This was one of my gripes in college, why am I implementing something if I just need to understand what it does? I'm going to use the built-in version anyway.
And so you can write your own because you're probably going to want to sort data in a specific way. Sort doesn't mean in numerical increasing or decreasing order, it means whatever order you want. You're sorting far more often than you're calling the sort function.
Its almost wild to me that you never have.
Sometimes you need a better sort for just one task. Sometimes you need a parser because the data was never 100% standards compliant. Sometimes you need to reread Knuth for his line-breaking algorithm.
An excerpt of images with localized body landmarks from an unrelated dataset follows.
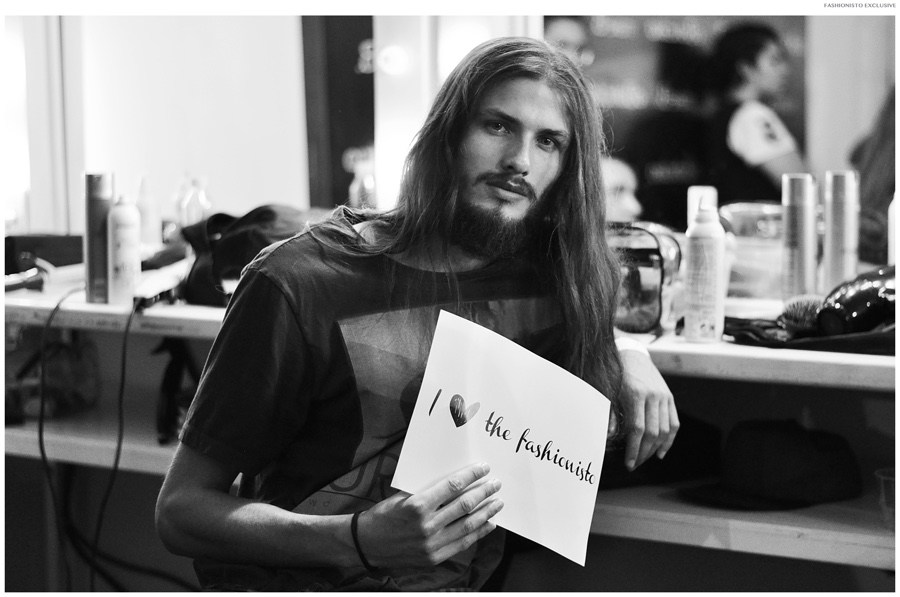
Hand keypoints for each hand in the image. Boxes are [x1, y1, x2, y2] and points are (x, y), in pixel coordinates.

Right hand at [356, 462, 503, 567]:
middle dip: (484, 492)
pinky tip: (488, 523)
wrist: (368, 544)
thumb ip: (427, 490)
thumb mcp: (403, 496)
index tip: (483, 468)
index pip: (452, 486)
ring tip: (498, 503)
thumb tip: (455, 480)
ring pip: (467, 525)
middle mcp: (427, 525)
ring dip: (486, 512)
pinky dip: (478, 533)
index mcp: (418, 505)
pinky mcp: (434, 557)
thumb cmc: (385, 515)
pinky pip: (462, 543)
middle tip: (496, 484)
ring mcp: (432, 544)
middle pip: (464, 505)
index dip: (471, 476)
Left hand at [617, 349, 678, 470]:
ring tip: (645, 459)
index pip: (637, 429)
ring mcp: (664, 397)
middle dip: (643, 452)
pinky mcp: (670, 398)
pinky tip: (661, 452)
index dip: (634, 449)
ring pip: (665, 430)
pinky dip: (669, 439)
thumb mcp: (609, 391)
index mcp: (635, 394)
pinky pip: (674, 423)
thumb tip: (610, 436)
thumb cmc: (616, 375)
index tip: (629, 463)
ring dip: (655, 448)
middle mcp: (653, 396)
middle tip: (635, 464)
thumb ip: (611, 414)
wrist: (633, 354)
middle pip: (652, 432)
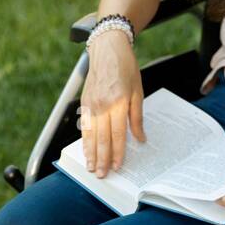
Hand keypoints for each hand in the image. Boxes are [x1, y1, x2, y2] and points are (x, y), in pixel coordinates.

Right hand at [81, 31, 145, 177]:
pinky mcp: (84, 103)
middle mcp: (102, 105)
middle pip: (102, 139)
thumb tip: (140, 138)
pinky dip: (84, 141)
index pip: (118, 134)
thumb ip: (137, 117)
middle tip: (102, 175)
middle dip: (102, 159)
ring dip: (91, 154)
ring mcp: (91, 105)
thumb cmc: (125, 68)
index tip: (118, 167)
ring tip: (92, 168)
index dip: (118, 152)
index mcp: (118, 103)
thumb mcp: (137, 92)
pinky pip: (84, 126)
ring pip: (90, 135)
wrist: (107, 49)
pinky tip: (86, 151)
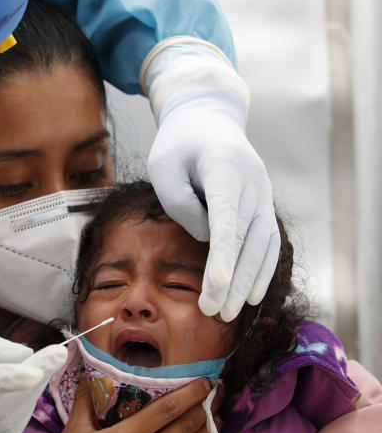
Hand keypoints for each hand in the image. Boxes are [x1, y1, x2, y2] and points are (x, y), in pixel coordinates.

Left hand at [144, 39, 279, 321]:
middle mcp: (253, 182)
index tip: (219, 285)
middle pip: (246, 238)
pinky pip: (268, 244)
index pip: (226, 217)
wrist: (208, 119)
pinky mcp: (263, 206)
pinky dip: (261, 271)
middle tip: (213, 312)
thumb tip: (205, 239)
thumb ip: (179, 202)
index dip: (224, 254)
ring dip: (247, 282)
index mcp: (225, 167)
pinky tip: (248, 297)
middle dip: (232, 279)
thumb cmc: (178, 144)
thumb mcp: (163, 165)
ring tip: (227, 314)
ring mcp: (263, 195)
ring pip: (262, 245)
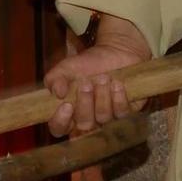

He was brought in by the state to do some coaching for existing software devs back in the 90s. When he was going over the various different basic algorithms (insertion sort, selection sort, etc.) one of the devs in the back of the class piped up with, "why are you wasting our time? C++ has qsort built in."
When you're processing millions of records, many of which are probably already sorted, using an insertion sort to put a few new records into a sorted list, or using selection sort to grab the few records you need to the front of the queue, is going to be an order of magnitude faster than just calling qsort every time.
Turned out he worked for department of revenue. So my teacher roasted him with "oh, so you're the reason it takes us so long to get our tax returns back."
Thinking that you can just scoot by using the built-in version is how we get to the horrible state of optimization that we're in. Software has gotten slow because devs have gotten lazy and don't bother to understand the basics of programming anymore. We should be running a machine shop, not trying to build a jet engine out of Lego.
funnily enough, this wasn't limited to contributing to some popular OS initiative. You can call YAGNI, but many companies do in fact have their own libraries to maintain internally. So it comes up more than you expect.
On a higher level, the time I took to implement a bunch of sorts helped me be able to read the docs for sort(), realize it's a quicksort implentation, and make judgements like
1. yeah, that works
2. this is overkill for my small dataset, I'll just whip up basic bubblesort
3. oh, there's multiple sort API's and some sorts are in-place. I'll use this one
4. This is an important operation and I need a more robust sorting library. I'll explain it to the team with XYZ
The reasoning was the important lesson, not the ability to know what sorting is.
So you can pass job interviews, of course!